Transcript from the "Keys" Lesson
[00:00:00]
>> Brian Holt: Okay, let's talk about key really quick. Key is here, it seems kind of strange. Let's just delete it here for a second. Is this actually, yeah. Good for you, react, for remembering to tell me that. But it's gonna yell at you here in the console as well.
[00:00:16]
It says that each thing should have a unique key prop. You've probably seen that several times throughout the course. What is this all about? Alright, imagine you have extremely complicated components, right? And they render a bunch of images and text and stuff like that. And then the user refilters, and it just swaps two components.
[00:00:36]
What was here is now down here, and what is here is now up here. React doesn't have a concept of, what was here and what was where, and so what it's gonna do is, it's gonna tear down everything and rebuild everything from the ground up again. Sometimes that's okay, sometimes it's not okay.
[00:00:55]
What key does when you're doing these kind of map sort of things like we're doing here and there's a lot of peer components next to each other that could be rearranged. We don't rearrange these, but in theory, we could.

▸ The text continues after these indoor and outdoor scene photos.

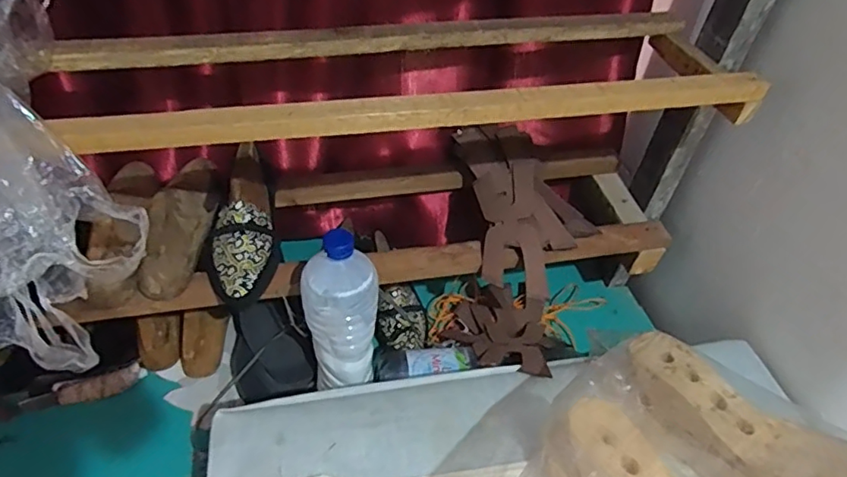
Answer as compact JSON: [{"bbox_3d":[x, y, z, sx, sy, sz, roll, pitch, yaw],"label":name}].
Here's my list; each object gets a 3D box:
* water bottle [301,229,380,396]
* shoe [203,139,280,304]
[{"bbox_3d":[-0.101,0.095,0.660,0.088,0.249,0.071,28,49,21],"label":"water bottle"},{"bbox_3d":[-0.228,-0.027,0.679,0.088,0.074,0.232,-1,58,-7],"label":"shoe"}]

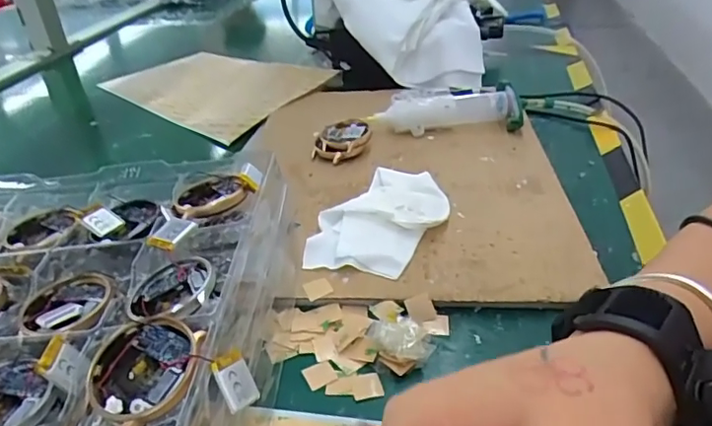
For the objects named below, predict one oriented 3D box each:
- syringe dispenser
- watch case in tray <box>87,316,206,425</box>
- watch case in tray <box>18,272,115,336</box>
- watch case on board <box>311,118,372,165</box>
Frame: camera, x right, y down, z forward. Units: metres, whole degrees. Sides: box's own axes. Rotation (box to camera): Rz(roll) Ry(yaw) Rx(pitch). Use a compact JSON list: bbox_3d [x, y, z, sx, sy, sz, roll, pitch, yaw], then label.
[{"bbox_3d":[0.082,-0.094,0.505,0.130,0.037,0.033,-1,33,3],"label":"syringe dispenser"},{"bbox_3d":[-0.086,0.062,0.224,0.042,0.010,0.044,22,59,31],"label":"watch case in tray"},{"bbox_3d":[-0.148,0.046,0.281,0.042,0.007,0.047,-17,36,-20],"label":"watch case in tray"},{"bbox_3d":[-0.013,-0.061,0.478,0.051,0.021,0.057,1,33,7],"label":"watch case on board"}]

>> Brian Holt: What key does is saying, here is a unique thing that's tied to this object.
[00:01:16]
So, what's unique to a pizza, its ID, right? And so that way, if we swap two things, it's you had this here, and now you have it here, cuz I have this, like identifier that I can look at to see this, move from here to here. I'm just gonna swap the components, as opposed to tearing everything down and rebuilding it, right?
[00:01:34]
Does that make sense? So that's why it just yells at you constantly. Please put a key on here. It is just a habit you want to get into. I would say here is a very common misstep here. What happens if I grab the index?
>> Brian Holt: Why is this not okay?
[00:01:57]
>> Speaker 2: It's not stable.
>> Brian Holt: It's not height of the object, which I think is what you're getting at, right? So if I move pepperoni from index zero to index five, pepperoni and zero weren't associated. So it's gonna think that it's okay, five stayed in the same place. So I'm not gonna change anything and it actually did change, right?
[00:02:19]
So that's why you can't do it that way, because the index and the object are not tied to each other there's no relation between those two things. That being said, there's sometimes there's just not a key to associate with something like sometimes it just doesn't matter if it gets reorganized.
[00:02:38]
So you'll find me doing this sometimes where I just Want the linter to shut up and get out of my way, right? You can do this this way and put the index there.